Tips & Best Practices

  • For ACA purposes, full-time is 30+ hours/week or 130+ hours/month.
  • Include temporary and seasonal workers in FTE calculations for ACA compliance.
  • Round FTE to one decimal place for planning; use exact figures for compliance reporting.
  • Exclude independent contractors (1099 workers) from FTE counts.
  • Recalculate FTE monthly if you have significant seasonal workforce fluctuations.
  • Use FTE (not headcount) as the denominator for all per-employee productivity metrics.

FTE for Compliance

Multiple regulations reference employee counts: ACA employer mandate (50 FTE), FMLA (50 employees within 75 miles), WARN Act (100 employees), COBRA (20 employees), EEO-1 (100 employees). Each regulation may define "employee" differently, so verify which count method applies to each compliance obligation.

FTE in Budgeting and Finance

Finance teams use FTE to normalize cost metrics: cost per FTE, revenue per FTE, and labor cost as percentage of revenue per FTE. This prevents distortion from part-time employee counts and enables accurate year-over-year comparisons even as workforce composition changes.

Managing a Blended Workforce

Modern workforces blend full-time, part-time, temporary, contract, and gig workers.
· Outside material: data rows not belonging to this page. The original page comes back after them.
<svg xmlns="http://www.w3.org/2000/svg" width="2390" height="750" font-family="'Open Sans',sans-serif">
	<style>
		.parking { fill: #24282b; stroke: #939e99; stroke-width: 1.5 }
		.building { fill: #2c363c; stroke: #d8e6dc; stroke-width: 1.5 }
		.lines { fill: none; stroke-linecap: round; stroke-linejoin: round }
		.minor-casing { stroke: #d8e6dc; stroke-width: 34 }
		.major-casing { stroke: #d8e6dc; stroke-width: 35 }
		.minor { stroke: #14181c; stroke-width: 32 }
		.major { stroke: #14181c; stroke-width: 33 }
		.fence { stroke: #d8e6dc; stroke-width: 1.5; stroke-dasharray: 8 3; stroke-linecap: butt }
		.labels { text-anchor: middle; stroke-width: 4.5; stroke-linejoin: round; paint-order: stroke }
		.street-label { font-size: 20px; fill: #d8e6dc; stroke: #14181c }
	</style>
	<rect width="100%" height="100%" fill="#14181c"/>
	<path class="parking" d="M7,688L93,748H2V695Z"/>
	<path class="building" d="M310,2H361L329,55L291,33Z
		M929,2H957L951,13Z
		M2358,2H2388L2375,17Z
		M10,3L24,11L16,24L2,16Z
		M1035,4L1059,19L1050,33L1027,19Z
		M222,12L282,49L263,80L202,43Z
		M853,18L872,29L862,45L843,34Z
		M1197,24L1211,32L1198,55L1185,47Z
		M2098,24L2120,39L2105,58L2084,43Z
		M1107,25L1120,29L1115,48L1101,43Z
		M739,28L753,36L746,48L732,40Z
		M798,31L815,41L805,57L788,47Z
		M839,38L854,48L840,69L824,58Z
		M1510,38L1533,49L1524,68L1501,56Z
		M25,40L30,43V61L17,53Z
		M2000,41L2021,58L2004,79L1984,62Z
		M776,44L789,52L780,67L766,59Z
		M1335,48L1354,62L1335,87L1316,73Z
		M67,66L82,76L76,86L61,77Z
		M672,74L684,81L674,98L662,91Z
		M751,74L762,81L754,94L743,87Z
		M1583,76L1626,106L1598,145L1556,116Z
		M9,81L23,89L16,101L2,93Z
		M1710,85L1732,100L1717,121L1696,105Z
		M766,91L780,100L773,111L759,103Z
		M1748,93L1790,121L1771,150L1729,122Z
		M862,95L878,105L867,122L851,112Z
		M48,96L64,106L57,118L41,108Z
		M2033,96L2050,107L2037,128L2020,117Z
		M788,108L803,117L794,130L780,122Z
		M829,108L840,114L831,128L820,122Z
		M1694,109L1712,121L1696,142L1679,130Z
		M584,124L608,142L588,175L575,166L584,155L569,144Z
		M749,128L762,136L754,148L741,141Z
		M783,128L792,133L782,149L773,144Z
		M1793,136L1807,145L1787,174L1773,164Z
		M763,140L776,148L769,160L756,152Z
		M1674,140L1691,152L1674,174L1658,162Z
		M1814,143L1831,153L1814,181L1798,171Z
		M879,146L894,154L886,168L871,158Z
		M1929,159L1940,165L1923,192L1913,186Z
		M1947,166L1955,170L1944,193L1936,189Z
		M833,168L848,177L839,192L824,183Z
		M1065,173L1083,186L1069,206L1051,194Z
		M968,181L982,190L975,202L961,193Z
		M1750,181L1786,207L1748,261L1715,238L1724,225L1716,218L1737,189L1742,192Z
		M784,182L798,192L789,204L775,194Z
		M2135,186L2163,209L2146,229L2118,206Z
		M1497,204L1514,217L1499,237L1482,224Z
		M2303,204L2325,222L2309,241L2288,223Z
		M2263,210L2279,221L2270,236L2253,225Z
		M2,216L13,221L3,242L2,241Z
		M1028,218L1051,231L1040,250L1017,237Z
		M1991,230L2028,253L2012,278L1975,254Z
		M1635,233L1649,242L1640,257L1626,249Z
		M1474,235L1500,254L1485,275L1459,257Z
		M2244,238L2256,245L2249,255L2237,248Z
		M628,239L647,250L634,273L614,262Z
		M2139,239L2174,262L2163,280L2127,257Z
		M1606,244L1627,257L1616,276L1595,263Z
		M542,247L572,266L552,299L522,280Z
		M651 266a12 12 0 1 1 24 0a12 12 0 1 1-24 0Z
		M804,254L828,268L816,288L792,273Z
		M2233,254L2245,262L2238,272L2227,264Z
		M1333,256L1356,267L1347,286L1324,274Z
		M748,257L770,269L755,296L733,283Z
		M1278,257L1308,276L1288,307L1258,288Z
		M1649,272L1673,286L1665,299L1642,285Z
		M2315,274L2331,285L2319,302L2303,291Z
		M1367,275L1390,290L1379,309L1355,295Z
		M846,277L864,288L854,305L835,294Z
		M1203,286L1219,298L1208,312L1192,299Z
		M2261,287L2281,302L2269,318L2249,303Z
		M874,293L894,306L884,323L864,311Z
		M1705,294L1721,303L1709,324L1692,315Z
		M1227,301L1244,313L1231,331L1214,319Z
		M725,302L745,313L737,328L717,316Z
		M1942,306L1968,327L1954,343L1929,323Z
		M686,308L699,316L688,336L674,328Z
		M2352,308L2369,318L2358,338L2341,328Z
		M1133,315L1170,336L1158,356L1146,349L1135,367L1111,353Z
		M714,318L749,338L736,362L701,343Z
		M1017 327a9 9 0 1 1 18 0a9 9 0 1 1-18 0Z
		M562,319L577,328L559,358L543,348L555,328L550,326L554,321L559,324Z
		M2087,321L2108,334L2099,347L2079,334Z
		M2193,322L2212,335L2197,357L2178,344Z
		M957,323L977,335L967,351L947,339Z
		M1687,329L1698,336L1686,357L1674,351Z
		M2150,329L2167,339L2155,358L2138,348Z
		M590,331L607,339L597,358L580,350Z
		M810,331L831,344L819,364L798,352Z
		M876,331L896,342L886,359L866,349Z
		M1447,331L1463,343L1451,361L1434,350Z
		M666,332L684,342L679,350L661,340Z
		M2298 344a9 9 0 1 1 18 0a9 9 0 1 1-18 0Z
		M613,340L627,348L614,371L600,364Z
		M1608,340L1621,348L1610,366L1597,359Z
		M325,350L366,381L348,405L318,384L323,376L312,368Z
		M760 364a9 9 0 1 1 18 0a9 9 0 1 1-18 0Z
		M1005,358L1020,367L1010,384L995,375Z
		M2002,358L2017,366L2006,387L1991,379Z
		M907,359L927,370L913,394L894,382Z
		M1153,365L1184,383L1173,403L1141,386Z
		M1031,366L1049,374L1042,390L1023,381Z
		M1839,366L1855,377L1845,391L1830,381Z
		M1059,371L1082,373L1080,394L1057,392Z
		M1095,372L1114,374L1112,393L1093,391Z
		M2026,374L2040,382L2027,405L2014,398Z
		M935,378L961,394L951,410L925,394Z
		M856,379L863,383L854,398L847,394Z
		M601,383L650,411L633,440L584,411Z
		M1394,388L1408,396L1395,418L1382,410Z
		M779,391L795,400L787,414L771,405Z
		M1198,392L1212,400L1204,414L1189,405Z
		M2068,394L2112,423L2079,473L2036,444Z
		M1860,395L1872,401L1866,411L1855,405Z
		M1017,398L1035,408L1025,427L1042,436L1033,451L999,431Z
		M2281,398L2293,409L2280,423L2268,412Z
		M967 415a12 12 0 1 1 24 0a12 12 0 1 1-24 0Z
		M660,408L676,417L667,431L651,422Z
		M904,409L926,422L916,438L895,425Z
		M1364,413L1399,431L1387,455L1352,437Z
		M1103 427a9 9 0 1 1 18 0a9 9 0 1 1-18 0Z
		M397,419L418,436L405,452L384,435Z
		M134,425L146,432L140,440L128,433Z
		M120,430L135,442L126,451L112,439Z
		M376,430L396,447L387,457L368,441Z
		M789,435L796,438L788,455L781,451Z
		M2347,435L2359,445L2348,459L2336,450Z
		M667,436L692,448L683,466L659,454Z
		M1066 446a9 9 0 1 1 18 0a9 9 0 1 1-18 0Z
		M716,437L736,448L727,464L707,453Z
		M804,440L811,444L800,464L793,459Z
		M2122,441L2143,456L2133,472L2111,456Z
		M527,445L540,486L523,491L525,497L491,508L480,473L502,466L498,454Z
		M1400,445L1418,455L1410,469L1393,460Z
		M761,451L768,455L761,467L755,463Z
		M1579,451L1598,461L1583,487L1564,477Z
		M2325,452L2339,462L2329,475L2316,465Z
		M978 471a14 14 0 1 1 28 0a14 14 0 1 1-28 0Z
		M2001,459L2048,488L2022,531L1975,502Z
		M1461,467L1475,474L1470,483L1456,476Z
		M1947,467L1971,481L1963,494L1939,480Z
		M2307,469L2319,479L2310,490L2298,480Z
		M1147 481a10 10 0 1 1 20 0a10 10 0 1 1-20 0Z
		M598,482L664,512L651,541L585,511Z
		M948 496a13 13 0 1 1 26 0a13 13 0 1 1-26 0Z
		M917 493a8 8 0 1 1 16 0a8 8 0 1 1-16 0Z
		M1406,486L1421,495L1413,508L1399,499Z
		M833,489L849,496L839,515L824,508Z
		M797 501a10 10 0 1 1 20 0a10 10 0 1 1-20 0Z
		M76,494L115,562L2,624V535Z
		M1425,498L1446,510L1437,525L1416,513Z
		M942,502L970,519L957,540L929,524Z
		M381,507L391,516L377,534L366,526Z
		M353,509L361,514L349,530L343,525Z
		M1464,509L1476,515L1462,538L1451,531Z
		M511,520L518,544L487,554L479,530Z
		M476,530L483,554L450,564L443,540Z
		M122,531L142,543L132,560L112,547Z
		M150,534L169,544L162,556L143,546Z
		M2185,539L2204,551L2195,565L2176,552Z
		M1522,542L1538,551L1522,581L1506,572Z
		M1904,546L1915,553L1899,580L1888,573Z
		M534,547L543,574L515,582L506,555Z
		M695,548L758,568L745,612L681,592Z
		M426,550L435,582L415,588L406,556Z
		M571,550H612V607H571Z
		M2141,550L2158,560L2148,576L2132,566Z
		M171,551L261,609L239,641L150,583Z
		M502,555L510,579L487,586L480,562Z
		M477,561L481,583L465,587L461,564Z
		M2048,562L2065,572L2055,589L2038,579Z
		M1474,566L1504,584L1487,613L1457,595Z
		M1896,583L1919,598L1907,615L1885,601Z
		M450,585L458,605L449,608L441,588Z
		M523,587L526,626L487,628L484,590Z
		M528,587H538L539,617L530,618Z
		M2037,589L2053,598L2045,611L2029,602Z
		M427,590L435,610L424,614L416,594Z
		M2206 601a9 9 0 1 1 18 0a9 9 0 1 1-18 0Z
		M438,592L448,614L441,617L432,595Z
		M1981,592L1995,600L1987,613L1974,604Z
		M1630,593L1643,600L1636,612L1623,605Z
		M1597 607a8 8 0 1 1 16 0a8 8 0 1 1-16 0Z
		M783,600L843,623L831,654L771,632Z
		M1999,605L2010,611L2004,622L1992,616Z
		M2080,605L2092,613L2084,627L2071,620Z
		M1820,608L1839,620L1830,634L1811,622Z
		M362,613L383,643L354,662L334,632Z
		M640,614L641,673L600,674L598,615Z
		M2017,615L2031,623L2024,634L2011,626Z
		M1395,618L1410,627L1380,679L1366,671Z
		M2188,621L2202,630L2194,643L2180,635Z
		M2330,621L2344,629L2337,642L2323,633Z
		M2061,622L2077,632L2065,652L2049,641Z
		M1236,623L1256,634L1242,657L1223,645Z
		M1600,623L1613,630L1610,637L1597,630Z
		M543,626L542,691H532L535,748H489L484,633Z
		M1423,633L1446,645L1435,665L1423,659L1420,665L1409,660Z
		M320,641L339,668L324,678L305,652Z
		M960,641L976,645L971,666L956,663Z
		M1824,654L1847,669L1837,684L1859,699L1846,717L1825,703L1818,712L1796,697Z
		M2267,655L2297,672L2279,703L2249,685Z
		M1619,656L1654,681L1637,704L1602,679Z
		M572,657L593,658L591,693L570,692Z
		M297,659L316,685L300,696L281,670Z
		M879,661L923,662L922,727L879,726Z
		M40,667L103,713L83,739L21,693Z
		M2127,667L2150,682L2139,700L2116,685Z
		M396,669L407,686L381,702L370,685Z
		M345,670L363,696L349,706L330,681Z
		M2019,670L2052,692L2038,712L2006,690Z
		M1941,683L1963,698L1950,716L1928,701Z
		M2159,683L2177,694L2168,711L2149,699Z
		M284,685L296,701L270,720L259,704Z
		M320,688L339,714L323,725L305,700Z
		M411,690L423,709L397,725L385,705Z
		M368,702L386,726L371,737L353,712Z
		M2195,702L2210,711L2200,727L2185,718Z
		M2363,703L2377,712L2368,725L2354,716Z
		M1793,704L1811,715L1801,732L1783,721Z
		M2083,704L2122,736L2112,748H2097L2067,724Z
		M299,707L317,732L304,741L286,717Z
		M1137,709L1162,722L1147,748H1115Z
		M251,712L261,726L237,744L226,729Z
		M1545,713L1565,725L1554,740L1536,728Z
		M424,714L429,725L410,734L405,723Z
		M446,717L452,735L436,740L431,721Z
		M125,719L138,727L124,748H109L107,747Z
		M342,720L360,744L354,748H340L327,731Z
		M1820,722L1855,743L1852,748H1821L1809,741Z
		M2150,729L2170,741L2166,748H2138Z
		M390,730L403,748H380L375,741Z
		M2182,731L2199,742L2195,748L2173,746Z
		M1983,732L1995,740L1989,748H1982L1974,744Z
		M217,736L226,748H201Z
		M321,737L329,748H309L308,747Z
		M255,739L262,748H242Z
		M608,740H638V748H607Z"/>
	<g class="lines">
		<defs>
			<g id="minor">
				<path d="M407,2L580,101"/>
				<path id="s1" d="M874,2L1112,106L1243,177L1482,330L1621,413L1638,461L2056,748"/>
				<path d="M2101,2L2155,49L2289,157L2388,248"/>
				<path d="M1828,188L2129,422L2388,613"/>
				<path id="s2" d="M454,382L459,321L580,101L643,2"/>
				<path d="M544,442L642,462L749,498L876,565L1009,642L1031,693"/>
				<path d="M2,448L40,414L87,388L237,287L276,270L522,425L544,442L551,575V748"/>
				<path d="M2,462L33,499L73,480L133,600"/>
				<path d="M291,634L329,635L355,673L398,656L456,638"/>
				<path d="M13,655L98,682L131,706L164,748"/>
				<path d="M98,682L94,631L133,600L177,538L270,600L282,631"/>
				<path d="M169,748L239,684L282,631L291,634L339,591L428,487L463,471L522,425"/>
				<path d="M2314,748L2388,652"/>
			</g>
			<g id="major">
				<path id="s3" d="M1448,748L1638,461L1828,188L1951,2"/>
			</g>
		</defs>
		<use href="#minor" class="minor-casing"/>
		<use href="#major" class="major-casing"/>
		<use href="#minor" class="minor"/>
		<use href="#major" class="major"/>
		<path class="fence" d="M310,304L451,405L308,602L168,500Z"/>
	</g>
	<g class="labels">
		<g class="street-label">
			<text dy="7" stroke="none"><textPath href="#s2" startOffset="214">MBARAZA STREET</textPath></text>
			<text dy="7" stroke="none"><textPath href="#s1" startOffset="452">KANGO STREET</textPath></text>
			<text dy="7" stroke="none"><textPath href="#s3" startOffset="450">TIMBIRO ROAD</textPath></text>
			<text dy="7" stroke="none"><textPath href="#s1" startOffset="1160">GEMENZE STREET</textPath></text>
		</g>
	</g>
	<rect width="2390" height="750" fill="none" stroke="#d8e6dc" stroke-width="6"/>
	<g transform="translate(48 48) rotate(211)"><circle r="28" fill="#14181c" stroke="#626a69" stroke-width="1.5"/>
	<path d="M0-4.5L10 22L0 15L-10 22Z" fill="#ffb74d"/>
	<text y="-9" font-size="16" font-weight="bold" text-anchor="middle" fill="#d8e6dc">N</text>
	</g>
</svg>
FTE provides a common language for discussing workforce capacity across all worker categories. Building workforce plans in FTE terms ensures you have adequate capacity regardless of the mix of employment arrangements.

Sources & Methodology

Last updated:

Frequently Asked Questions

  • A Full-Time Equivalent represents the total number of full-time positions your combined workforce equals. One FTE = one employee working the standard full-time schedule. Two half-time employees = 1 FTE. It standardizes mixed workforces into comparable units.